## PROBLEM DESCRIPTION
Which lines in the records below contain the word "bieten"? Copy each of those lines, counting only matches with the same uppercase and lowercase letters.

(Extracted records)

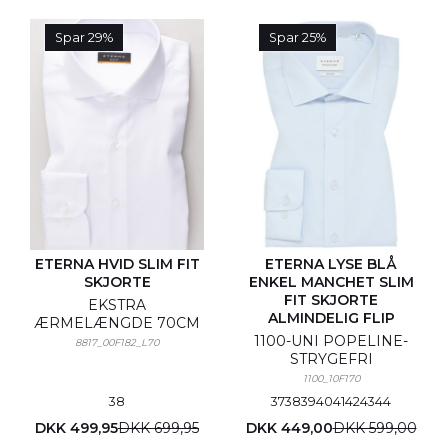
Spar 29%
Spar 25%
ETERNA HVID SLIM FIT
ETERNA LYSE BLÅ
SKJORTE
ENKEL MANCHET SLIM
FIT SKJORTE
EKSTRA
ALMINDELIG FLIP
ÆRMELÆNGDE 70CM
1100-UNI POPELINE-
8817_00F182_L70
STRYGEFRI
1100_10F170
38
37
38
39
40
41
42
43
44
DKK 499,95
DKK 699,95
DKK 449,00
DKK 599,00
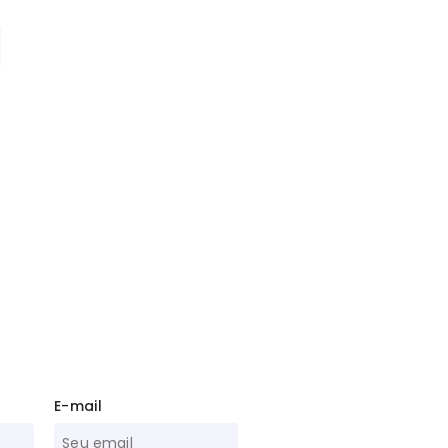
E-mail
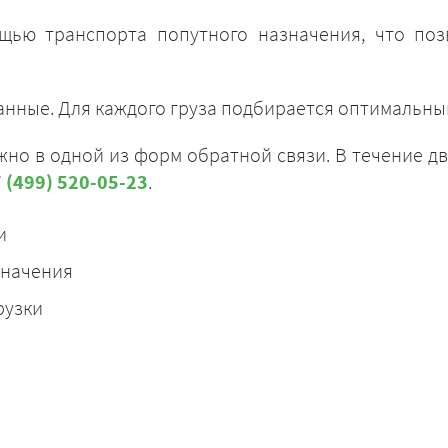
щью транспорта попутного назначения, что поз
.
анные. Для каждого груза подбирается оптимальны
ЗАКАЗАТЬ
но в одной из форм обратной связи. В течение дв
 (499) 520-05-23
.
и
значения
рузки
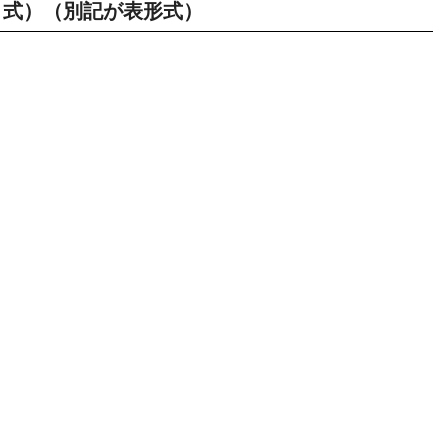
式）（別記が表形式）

...

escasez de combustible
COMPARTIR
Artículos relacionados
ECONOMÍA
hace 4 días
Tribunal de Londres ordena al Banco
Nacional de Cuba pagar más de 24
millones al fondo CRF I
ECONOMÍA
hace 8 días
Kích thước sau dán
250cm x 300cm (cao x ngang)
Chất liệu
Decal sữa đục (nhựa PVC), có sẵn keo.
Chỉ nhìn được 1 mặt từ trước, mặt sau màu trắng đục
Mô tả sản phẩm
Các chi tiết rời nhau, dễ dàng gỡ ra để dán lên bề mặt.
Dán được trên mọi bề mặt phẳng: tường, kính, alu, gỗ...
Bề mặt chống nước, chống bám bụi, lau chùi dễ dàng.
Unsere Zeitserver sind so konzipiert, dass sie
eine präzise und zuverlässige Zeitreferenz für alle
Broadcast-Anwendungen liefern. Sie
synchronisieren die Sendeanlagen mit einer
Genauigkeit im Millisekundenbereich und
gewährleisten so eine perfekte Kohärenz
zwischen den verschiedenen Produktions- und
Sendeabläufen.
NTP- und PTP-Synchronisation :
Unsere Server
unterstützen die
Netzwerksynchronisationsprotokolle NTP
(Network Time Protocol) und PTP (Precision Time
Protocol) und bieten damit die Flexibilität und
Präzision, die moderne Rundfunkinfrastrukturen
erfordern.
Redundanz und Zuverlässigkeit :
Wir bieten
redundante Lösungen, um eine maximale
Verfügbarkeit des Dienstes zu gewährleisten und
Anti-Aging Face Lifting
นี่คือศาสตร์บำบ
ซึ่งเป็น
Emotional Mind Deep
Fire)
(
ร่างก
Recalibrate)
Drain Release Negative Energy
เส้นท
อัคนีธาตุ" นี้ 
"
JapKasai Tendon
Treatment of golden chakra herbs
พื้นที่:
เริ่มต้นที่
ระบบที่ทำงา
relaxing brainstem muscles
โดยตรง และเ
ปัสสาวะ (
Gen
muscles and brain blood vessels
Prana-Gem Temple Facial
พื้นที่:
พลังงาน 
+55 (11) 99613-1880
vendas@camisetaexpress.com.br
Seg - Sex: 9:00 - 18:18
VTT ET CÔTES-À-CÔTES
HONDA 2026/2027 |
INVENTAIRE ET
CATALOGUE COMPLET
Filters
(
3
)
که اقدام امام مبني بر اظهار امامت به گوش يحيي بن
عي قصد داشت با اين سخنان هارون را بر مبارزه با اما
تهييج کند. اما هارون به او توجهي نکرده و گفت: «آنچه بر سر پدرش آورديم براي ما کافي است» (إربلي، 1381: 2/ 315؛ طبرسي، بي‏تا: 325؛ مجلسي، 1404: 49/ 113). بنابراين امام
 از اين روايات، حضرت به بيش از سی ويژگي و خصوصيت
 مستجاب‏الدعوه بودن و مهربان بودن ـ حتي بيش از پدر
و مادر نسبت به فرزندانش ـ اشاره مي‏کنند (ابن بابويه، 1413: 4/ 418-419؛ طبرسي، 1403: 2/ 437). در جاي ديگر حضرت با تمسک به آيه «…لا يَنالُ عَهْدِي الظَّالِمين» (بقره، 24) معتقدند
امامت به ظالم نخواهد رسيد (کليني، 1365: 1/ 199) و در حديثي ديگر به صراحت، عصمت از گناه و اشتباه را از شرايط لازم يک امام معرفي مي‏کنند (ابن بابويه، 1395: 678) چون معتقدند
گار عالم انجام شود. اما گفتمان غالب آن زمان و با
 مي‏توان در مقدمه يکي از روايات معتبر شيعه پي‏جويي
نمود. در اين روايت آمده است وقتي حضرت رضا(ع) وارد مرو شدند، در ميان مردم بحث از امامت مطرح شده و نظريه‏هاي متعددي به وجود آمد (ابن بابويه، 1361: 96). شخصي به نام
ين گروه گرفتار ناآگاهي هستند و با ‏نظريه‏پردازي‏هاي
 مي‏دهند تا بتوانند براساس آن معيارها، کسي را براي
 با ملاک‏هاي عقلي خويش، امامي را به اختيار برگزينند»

## ANSWER TO THIS TASK
Protocol) und bieten damit die Flexibilität und
Wir bieten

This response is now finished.